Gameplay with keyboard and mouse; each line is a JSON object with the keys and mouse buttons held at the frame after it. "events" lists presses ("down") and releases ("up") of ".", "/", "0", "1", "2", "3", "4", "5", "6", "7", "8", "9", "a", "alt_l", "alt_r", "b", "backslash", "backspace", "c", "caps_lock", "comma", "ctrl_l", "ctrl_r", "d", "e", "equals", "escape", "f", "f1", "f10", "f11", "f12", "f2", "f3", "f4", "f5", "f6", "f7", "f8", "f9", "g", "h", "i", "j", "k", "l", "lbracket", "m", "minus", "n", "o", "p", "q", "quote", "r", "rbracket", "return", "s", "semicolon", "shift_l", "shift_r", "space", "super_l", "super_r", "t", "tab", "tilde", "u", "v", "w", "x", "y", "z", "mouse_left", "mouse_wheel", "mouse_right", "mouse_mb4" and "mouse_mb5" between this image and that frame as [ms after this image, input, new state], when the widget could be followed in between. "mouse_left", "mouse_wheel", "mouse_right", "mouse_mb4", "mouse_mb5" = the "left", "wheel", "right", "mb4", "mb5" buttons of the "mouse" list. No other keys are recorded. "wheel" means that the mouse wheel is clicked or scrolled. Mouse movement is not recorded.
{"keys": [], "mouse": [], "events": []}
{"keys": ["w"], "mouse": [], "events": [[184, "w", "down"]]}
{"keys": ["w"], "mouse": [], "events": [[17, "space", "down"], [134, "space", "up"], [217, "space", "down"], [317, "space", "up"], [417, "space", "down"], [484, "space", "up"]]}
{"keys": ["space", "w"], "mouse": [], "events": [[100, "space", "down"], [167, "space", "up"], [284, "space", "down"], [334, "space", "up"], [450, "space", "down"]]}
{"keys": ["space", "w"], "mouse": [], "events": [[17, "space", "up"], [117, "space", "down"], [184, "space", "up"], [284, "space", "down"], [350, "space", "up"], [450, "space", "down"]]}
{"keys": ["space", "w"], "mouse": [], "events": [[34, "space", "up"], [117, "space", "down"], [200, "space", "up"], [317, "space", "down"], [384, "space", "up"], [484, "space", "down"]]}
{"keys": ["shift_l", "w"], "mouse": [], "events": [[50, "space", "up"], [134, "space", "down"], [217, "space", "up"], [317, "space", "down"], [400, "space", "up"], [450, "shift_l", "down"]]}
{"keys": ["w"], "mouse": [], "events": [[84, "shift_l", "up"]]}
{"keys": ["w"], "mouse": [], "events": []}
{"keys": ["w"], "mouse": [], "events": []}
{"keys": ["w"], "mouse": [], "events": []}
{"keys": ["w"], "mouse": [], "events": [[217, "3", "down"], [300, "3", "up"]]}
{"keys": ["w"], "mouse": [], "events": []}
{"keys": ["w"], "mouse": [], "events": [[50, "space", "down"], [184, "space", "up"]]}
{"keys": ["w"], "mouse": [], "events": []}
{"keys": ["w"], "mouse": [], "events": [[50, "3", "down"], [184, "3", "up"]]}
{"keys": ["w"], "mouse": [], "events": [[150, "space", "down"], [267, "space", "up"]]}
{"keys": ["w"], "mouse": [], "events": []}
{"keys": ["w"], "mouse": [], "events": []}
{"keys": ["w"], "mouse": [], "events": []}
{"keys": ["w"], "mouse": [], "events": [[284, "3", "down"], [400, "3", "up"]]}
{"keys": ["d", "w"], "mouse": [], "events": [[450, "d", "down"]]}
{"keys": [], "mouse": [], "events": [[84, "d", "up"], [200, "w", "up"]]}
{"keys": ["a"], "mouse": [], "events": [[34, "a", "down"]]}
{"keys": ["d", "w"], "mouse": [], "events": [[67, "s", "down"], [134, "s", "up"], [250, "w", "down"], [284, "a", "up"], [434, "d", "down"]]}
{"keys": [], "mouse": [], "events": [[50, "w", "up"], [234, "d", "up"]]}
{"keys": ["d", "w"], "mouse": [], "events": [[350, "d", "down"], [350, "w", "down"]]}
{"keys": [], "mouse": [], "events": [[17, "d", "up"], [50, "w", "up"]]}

____

* _Work order_:
Write out the full listing without altering anything.

* _Response area_:
Gameplay with keyboard and mouse; each line is a JSON object with the keys and mouse buttons held at the frame after it. "events" lists presses ("down") and releases ("up") of ".", "/", "0", "1", "2", "3", "4", "5", "6", "7", "8", "9", "a", "alt_l", "alt_r", "b", "backslash", "backspace", "c", "caps_lock", "comma", "ctrl_l", "ctrl_r", "d", "e", "equals", "escape", "f", "f1", "f10", "f11", "f12", "f2", "f3", "f4", "f5", "f6", "f7", "f8", "f9", "g", "h", "i", "j", "k", "l", "lbracket", "m", "minus", "n", "o", "p", "q", "quote", "r", "rbracket", "return", "s", "semicolon", "shift_l", "shift_r", "space", "super_l", "super_r", "t", "tab", "tilde", "u", "v", "w", "x", "y", "z", "mouse_left", "mouse_wheel", "mouse_right", "mouse_mb4" and "mouse_mb5" between this image and that frame as [ms after this image, input, new state], when the widget could be followed in between. "mouse_left", "mouse_wheel", "mouse_right", "mouse_mb4", "mouse_mb5" = the "left", "wheel", "right", "mb4", "mb5" buttons of the "mouse" list. No other keys are recorded. "wheel" means that the mouse wheel is clicked or scrolled. Mouse movement is not recorded.
{"keys": [], "mouse": [], "events": []}
{"keys": ["w"], "mouse": [], "events": [[184, "w", "down"]]}
{"keys": ["w"], "mouse": [], "events": [[17, "space", "down"], [134, "space", "up"], [217, "space", "down"], [317, "space", "up"], [417, "space", "down"], [484, "space", "up"]]}
{"keys": ["space", "w"], "mouse": [], "events": [[100, "space", "down"], [167, "space", "up"], [284, "space", "down"], [334, "space", "up"], [450, "space", "down"]]}
{"keys": ["space", "w"], "mouse": [], "events": [[17, "space", "up"], [117, "space", "down"], [184, "space", "up"], [284, "space", "down"], [350, "space", "up"], [450, "space", "down"]]}
{"keys": ["space", "w"], "mouse": [], "events": [[34, "space", "up"], [117, "space", "down"], [200, "space", "up"], [317, "space", "down"], [384, "space", "up"], [484, "space", "down"]]}
{"keys": ["shift_l", "w"], "mouse": [], "events": [[50, "space", "up"], [134, "space", "down"], [217, "space", "up"], [317, "space", "down"], [400, "space", "up"], [450, "shift_l", "down"]]}
{"keys": ["w"], "mouse": [], "events": [[84, "shift_l", "up"]]}
{"keys": ["w"], "mouse": [], "events": []}
{"keys": ["w"], "mouse": [], "events": []}
{"keys": ["w"], "mouse": [], "events": []}
{"keys": ["w"], "mouse": [], "events": [[217, "3", "down"], [300, "3", "up"]]}
{"keys": ["w"], "mouse": [], "events": []}
{"keys": ["w"], "mouse": [], "events": [[50, "space", "down"], [184, "space", "up"]]}
{"keys": ["w"], "mouse": [], "events": []}
{"keys": ["w"], "mouse": [], "events": [[50, "3", "down"], [184, "3", "up"]]}
{"keys": ["w"], "mouse": [], "events": [[150, "space", "down"], [267, "space", "up"]]}
{"keys": ["w"], "mouse": [], "events": []}
{"keys": ["w"], "mouse": [], "events": []}
{"keys": ["w"], "mouse": [], "events": []}
{"keys": ["w"], "mouse": [], "events": [[284, "3", "down"], [400, "3", "up"]]}
{"keys": ["d", "w"], "mouse": [], "events": [[450, "d", "down"]]}
{"keys": [], "mouse": [], "events": [[84, "d", "up"], [200, "w", "up"]]}
{"keys": ["a"], "mouse": [], "events": [[34, "a", "down"]]}
{"keys": ["d", "w"], "mouse": [], "events": [[67, "s", "down"], [134, "s", "up"], [250, "w", "down"], [284, "a", "up"], [434, "d", "down"]]}
{"keys": [], "mouse": [], "events": [[50, "w", "up"], [234, "d", "up"]]}
{"keys": ["d", "w"], "mouse": [], "events": [[350, "d", "down"], [350, "w", "down"]]}
{"keys": [], "mouse": [], "events": [[17, "d", "up"], [50, "w", "up"]]}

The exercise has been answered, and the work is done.